Die Regierung sollte auch ideologisch motivierte, aber fehlerhafte Gesetze fallen lassen, die das rechtliche und geschäftliche Umfeld Großbritanniens verschlechtern und die Glaubwürdigkeit Großbritanniens in den EU-Hauptstädten weiter beschädigen würden. Am ungeheuerlichsten ist ein Gesetzentwurf, der einen riesigen Stapel von EU-abgeleiteten Gesetzen aufheben würde, wenn sie nicht bis Ende nächsten Jahres überarbeitet werden.

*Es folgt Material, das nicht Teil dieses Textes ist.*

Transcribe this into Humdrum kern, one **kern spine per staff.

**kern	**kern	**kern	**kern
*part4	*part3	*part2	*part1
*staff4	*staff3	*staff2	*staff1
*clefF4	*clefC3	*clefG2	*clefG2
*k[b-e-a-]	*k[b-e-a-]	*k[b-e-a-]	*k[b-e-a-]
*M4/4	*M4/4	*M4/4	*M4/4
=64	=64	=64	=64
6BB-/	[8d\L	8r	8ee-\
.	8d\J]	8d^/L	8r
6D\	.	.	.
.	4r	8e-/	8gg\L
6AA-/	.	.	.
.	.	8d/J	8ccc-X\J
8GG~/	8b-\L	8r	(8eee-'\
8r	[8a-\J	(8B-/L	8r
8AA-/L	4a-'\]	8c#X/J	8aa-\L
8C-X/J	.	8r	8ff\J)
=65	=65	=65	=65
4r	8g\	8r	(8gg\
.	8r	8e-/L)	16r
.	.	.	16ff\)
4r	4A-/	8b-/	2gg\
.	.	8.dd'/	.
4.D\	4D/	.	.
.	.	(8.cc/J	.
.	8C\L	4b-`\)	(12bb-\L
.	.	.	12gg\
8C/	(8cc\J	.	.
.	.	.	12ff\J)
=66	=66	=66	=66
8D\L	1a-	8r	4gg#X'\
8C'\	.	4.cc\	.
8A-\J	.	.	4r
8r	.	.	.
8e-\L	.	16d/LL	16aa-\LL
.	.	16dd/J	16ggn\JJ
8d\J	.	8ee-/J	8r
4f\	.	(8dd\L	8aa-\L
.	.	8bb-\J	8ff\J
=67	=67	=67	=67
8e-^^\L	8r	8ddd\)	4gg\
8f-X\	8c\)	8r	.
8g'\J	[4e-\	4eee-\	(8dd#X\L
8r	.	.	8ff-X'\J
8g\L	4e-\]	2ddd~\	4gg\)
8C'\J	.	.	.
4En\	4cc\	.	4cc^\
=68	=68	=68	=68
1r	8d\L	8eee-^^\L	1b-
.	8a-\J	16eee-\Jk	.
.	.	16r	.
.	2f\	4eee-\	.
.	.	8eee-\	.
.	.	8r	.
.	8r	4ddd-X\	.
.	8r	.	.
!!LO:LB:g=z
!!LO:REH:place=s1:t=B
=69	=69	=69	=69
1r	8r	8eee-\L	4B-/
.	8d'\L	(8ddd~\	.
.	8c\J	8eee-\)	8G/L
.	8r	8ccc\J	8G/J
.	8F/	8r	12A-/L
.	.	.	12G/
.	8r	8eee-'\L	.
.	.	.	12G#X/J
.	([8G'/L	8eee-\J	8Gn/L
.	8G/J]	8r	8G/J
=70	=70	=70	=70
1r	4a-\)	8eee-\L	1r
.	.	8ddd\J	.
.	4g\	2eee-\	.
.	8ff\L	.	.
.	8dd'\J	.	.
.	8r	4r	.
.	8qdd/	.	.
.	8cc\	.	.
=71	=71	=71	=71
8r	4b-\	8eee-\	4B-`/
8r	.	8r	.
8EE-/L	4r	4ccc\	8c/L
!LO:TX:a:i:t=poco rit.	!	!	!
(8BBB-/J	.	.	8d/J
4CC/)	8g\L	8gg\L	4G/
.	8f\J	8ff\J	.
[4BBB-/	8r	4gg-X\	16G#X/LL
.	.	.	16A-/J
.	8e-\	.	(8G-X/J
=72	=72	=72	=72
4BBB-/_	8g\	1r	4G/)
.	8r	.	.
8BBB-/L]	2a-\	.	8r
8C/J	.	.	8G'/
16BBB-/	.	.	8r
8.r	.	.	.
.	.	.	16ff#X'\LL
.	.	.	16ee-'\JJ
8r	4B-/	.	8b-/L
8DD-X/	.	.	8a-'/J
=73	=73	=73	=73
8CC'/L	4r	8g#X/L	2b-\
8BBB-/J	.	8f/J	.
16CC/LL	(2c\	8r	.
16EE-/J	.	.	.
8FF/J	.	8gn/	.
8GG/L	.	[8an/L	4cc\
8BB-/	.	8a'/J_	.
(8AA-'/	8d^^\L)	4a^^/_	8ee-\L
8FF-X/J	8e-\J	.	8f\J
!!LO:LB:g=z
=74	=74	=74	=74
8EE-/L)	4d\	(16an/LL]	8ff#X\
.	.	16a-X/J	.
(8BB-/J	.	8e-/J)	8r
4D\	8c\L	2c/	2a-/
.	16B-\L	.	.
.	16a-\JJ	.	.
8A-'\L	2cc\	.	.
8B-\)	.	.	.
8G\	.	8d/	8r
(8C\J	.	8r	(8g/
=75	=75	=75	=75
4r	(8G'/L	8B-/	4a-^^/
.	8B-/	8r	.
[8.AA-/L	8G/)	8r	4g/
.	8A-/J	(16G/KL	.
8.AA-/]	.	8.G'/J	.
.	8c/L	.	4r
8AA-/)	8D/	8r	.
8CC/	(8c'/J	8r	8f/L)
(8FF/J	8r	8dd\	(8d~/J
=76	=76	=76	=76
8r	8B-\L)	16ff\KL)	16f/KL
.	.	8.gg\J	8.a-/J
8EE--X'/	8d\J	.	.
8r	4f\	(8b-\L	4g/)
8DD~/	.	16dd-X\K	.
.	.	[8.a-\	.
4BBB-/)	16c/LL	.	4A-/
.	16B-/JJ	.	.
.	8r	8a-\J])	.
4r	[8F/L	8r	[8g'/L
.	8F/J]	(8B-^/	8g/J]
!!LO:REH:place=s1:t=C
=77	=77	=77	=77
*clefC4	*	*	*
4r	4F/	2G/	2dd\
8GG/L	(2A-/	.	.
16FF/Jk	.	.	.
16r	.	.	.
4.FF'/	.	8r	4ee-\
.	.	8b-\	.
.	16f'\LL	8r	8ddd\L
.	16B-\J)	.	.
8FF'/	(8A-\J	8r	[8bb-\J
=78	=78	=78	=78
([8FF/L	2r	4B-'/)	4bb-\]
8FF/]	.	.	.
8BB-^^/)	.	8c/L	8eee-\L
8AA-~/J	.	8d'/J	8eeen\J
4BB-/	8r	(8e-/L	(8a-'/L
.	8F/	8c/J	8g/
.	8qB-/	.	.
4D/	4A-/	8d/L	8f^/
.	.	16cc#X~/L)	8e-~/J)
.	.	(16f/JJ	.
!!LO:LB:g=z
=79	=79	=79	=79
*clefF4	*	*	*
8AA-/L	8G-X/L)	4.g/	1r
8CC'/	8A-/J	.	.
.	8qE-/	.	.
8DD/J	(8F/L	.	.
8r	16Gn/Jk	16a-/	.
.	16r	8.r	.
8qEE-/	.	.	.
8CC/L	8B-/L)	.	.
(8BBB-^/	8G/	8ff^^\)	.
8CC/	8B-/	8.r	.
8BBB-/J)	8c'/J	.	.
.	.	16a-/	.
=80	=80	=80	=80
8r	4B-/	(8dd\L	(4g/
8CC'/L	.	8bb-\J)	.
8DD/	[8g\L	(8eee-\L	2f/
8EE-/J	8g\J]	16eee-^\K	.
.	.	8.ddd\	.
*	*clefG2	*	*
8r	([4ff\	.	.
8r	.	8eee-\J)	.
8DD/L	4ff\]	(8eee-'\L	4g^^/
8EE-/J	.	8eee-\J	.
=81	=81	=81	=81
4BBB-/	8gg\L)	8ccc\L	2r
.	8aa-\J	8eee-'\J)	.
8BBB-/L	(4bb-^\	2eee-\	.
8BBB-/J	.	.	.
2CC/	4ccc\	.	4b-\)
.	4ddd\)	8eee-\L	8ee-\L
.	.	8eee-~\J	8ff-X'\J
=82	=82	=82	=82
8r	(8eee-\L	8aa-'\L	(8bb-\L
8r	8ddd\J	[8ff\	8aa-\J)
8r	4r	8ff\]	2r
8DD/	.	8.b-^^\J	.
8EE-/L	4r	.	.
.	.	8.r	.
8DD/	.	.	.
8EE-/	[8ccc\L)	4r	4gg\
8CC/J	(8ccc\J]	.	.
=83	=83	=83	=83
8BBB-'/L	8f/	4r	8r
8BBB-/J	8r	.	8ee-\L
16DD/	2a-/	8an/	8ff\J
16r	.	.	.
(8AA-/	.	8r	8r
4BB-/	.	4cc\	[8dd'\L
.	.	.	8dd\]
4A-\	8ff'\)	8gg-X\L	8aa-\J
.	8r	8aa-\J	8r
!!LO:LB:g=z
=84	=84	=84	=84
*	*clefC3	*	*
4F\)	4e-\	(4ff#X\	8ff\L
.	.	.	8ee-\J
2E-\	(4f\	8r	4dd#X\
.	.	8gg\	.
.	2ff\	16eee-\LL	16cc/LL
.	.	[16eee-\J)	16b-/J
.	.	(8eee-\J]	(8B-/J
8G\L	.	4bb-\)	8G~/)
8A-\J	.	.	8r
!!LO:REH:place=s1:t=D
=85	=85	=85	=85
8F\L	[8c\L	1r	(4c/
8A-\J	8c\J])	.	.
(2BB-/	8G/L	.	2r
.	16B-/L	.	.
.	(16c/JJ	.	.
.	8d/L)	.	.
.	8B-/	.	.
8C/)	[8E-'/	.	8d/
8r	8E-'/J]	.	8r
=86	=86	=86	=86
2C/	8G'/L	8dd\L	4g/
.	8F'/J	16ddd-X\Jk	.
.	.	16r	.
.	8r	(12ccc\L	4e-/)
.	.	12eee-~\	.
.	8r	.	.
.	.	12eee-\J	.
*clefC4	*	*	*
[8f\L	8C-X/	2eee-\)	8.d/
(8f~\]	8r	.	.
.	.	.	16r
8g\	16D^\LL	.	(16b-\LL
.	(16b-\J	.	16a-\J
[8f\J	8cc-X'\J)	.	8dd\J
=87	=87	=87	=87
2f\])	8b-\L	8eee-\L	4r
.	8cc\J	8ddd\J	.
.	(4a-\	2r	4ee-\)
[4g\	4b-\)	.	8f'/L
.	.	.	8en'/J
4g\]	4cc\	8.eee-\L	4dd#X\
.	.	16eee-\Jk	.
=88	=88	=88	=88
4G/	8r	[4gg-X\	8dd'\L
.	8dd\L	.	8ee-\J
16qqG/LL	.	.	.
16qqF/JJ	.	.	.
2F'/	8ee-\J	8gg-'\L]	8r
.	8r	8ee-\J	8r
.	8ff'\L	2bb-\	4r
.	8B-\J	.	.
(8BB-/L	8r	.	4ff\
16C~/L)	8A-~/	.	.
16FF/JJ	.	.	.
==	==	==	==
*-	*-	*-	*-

Aktivere Schritte zur Verbesserung des Marktzugangs würden schnell auf die restriktiven „roten Linien“ der Regierung stoßen – wo Sunak von seinen Hinterbänklern eingeengt wird –, indem sie eine Angleichung an sich entwickelnde EU-Vorschriften und eine Aufsicht durch den Europäischen Gerichtshof erfordern. Sie würden auch dem Beharren zuwiderlaufen, dass die Freiheit für Großbritannien, seine eigenen Regulierungssysteme einzurichten, ein wesentlicher Brexit-Vorteil ist. Doch Downing Street sollte erkennen, dass große Teile der Industrie stattdessen eine engere Angleichung bevorzugen würden.

Ein gesundheits- und pflanzenschutzrechtliches Abkommen zur Reduzierung der Veterinär- und Lebensmittelsicherheitskontrollen würde den Streit um das Nordirland-Protokoll entschärfen und der Agrarindustrie im gesamten Vereinigten Königreich zugute kommen. Viele Unternehmen wollen, dass Großbritannien weiterhin das CE-Sicherheitszeichen der EU auf Industrie- und Elektrogeräten anerkennt, anstatt ein konkurrierendes UKCA-Zeichen einzuführen. Das Vereinigte Königreich sollte eine öffentliche Kosten-Nutzen-Analyse der Angleichung in bestimmten Bereichen erstellen.

Eine konkrete Gelegenheit, positive Änderungen vorzunehmen, ist die fünfjährliche Überprüfung des Abkommens zwischen der EU und dem Vereinigten Königreich, die 2025 – nach den nächsten Wahlen – ansteht. Es ist zu hoffen, dass eine Labour-Regierung oder eine neu gegründete konservative Regierung bereit sein wird, mutigere Annäherungsversuche zu machen. Dogma und Johnsonscher „Kuchenismus“ haben die Brexit-Debatte zu lange verwüstet. Es ist an der Zeit, sie durch pragmatischeren Realismus zu ersetzen.